No, let’s face it: privacy doesn’t really exist anymore. But this is not the end of the world. If history has taught us anything, it’s that culture is resilient, and while the law is certainly behind, that doesn’t mean it can’t catch up, or that culture can’t change. And what we have gained in return from the backwards sexting laws and the lack of feeling secure may be something better: a huge change in information breathability.
In other words, you might choose not to use Google or Bing, but reporters don’t, and the people who work in business don’t, and your teachers don’t. And every one of them is vastly more able to be well informed than anyone was in 1990. Consider that, to learn anything, you used to have to visit a library. This days, if you want to know about something that used to require technical schooling, like the recent economic collapse, you just hit up Google.
The choice is this: anyone, anywhere can do something that resonates with anyone; with so much information, you can almost always find exactly what you’re looking for, which was certainly NOT the case even in the 1990s; you can find out what is happening in something like an an atomic bomb (and even if a source is too technical, you can look elsewhere instantly, which used not to be the case).
In other words, you can choose all that, or you can have a feeling of comfort.

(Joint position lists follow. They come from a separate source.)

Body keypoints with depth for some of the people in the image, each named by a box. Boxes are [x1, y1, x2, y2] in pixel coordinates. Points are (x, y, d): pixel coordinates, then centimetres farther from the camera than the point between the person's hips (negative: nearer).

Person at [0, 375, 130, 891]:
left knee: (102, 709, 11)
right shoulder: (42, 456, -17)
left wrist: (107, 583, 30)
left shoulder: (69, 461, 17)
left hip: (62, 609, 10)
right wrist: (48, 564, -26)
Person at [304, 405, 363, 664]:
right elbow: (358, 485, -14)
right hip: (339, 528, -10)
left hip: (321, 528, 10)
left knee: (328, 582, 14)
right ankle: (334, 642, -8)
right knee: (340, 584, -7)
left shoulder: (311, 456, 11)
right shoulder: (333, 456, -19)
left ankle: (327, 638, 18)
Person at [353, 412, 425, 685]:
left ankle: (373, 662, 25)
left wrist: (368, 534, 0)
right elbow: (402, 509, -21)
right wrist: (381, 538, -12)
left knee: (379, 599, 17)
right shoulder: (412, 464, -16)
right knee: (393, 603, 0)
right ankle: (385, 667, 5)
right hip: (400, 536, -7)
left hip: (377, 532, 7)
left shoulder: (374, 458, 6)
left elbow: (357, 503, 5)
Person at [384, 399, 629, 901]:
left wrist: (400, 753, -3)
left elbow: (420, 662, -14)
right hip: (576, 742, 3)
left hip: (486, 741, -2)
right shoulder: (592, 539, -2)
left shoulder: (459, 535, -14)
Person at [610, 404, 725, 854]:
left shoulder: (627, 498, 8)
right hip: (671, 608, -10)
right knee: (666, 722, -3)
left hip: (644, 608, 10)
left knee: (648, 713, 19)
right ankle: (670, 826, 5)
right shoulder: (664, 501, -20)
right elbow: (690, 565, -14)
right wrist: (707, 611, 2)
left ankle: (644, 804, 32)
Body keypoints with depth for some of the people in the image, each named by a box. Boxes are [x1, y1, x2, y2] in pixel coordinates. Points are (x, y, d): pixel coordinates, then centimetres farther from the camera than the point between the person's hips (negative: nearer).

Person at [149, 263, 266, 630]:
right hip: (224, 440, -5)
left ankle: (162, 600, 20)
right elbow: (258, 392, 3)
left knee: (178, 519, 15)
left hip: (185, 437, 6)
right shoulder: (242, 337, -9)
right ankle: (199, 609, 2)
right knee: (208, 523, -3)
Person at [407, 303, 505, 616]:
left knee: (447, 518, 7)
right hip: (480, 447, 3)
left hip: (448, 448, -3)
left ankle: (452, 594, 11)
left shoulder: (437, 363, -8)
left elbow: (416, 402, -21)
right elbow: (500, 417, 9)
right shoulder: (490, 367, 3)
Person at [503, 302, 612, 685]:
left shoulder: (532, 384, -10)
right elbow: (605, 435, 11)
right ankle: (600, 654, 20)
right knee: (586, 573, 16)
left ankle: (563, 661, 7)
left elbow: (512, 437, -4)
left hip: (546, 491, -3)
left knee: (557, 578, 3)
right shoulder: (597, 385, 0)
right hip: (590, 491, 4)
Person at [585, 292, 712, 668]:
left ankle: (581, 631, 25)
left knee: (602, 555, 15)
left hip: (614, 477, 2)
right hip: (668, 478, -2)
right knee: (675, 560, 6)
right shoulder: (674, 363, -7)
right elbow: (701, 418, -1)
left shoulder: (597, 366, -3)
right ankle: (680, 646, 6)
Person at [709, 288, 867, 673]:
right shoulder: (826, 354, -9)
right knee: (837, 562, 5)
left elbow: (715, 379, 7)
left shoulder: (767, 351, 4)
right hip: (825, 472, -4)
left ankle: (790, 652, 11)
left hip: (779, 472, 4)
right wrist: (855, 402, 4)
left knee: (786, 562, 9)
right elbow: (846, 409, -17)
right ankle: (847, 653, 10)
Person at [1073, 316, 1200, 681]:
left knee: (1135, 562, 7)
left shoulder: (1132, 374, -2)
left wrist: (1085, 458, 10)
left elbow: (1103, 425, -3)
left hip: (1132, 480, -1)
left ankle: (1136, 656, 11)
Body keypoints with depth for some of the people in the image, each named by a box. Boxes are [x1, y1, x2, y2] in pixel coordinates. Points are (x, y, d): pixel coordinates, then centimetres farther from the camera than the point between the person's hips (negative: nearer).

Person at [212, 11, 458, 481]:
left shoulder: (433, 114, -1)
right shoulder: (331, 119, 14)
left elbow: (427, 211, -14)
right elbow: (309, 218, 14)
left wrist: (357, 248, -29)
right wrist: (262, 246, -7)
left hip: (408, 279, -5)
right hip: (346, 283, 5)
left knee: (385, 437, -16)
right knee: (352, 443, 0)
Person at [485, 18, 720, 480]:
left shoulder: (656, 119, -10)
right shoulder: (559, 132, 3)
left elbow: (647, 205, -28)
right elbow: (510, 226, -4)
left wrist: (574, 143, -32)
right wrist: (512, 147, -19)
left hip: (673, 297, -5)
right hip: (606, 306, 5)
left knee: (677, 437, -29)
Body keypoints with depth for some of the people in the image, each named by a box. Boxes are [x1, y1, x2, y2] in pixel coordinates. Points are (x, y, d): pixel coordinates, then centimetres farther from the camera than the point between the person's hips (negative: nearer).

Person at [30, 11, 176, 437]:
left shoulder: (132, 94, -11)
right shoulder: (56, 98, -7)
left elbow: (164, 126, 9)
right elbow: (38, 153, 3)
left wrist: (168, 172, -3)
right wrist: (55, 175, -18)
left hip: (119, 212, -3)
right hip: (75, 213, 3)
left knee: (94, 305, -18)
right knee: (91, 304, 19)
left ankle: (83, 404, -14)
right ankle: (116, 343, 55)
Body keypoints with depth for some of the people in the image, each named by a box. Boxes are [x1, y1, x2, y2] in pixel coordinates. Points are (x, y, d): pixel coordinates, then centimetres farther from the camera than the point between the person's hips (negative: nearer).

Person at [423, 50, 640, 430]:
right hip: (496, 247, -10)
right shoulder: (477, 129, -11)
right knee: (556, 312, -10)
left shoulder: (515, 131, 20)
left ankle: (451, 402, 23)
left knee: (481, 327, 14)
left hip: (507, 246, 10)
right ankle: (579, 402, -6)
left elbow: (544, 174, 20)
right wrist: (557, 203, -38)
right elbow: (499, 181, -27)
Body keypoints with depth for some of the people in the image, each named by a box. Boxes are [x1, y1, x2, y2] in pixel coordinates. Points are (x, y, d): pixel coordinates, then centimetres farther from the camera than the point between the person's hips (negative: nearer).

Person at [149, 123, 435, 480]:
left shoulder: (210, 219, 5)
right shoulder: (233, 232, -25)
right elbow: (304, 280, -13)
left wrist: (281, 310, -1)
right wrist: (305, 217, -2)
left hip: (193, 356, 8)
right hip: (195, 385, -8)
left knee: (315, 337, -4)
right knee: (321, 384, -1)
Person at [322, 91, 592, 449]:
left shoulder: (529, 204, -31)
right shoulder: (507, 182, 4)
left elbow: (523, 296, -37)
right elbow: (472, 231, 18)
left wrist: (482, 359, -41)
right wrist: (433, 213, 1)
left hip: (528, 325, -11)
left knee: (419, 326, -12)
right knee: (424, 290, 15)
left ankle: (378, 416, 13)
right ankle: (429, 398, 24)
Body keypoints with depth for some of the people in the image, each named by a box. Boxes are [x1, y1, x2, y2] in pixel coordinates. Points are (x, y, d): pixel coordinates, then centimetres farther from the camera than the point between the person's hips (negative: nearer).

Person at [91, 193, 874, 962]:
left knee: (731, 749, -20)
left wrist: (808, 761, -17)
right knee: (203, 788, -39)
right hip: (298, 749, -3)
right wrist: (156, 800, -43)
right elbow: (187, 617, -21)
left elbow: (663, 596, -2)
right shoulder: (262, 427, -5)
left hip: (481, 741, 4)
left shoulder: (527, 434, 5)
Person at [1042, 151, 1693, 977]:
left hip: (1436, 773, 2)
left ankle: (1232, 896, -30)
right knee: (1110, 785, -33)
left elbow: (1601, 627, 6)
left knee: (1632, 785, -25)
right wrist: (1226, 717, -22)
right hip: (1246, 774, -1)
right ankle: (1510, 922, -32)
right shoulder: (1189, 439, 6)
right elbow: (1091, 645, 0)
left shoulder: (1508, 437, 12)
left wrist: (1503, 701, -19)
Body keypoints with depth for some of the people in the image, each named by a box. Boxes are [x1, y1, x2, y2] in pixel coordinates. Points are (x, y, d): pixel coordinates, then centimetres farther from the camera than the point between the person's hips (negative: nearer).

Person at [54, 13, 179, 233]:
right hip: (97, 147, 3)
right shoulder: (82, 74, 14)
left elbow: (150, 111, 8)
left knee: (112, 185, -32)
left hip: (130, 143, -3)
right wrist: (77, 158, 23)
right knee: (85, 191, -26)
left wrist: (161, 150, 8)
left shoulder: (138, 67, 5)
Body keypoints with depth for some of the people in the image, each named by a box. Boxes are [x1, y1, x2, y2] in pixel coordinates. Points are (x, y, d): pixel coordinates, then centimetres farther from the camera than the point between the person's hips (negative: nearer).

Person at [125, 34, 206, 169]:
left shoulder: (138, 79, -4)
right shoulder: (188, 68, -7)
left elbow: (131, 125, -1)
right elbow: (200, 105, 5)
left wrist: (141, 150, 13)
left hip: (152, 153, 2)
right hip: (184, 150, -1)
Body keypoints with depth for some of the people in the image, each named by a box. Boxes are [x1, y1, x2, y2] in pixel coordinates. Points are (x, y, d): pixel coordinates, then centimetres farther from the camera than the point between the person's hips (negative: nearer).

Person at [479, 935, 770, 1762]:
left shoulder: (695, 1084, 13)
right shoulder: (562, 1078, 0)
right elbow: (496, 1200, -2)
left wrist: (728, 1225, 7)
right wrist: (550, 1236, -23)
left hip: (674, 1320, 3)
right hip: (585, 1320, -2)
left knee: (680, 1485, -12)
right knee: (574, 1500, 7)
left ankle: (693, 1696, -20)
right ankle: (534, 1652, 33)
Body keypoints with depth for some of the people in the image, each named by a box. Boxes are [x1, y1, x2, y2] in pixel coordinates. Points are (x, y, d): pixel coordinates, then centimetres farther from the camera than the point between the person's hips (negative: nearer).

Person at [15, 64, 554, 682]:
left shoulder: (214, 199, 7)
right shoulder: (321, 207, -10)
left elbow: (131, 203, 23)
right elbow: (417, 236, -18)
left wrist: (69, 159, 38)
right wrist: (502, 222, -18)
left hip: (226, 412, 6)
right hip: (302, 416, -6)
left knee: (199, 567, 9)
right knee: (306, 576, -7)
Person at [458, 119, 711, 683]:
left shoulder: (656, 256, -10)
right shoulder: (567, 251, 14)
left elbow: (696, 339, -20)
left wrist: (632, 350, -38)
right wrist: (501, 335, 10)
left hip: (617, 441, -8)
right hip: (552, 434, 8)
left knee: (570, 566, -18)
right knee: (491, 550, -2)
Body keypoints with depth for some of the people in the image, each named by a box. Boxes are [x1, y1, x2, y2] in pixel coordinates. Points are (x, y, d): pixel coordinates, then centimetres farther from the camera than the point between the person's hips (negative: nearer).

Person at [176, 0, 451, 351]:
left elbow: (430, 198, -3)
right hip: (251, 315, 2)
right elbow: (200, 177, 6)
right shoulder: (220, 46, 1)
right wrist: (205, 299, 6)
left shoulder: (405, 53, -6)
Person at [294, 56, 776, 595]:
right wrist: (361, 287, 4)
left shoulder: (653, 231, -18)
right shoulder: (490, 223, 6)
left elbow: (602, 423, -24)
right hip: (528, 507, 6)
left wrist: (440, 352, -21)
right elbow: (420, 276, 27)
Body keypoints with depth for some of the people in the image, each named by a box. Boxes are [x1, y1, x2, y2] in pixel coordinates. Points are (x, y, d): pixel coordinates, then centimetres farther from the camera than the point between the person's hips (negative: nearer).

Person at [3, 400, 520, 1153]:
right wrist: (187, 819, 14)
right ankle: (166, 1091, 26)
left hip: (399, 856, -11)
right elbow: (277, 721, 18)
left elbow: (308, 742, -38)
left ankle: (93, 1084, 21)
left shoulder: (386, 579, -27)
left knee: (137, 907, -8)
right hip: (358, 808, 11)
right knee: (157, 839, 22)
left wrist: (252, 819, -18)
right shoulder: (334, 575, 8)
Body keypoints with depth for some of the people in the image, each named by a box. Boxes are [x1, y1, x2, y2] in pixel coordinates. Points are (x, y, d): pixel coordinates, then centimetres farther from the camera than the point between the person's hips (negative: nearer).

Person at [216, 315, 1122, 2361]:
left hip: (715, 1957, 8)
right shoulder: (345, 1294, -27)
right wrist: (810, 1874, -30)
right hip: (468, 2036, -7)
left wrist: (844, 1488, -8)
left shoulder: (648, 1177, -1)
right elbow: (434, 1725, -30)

The protesters in Iran can have an automatic world stage, or you can choose security. The chinese can blog about human rights abuses, or life we can make privacy airtight. I can’t tell you which is necessarily better, but I can say that I’d make the trade every time.
* Not entirely related, but if all spam suddenly disappeared, we would save an amount of energy roughly equivalent to taking 2.3 million cars off the road every year. That’s a lot of information.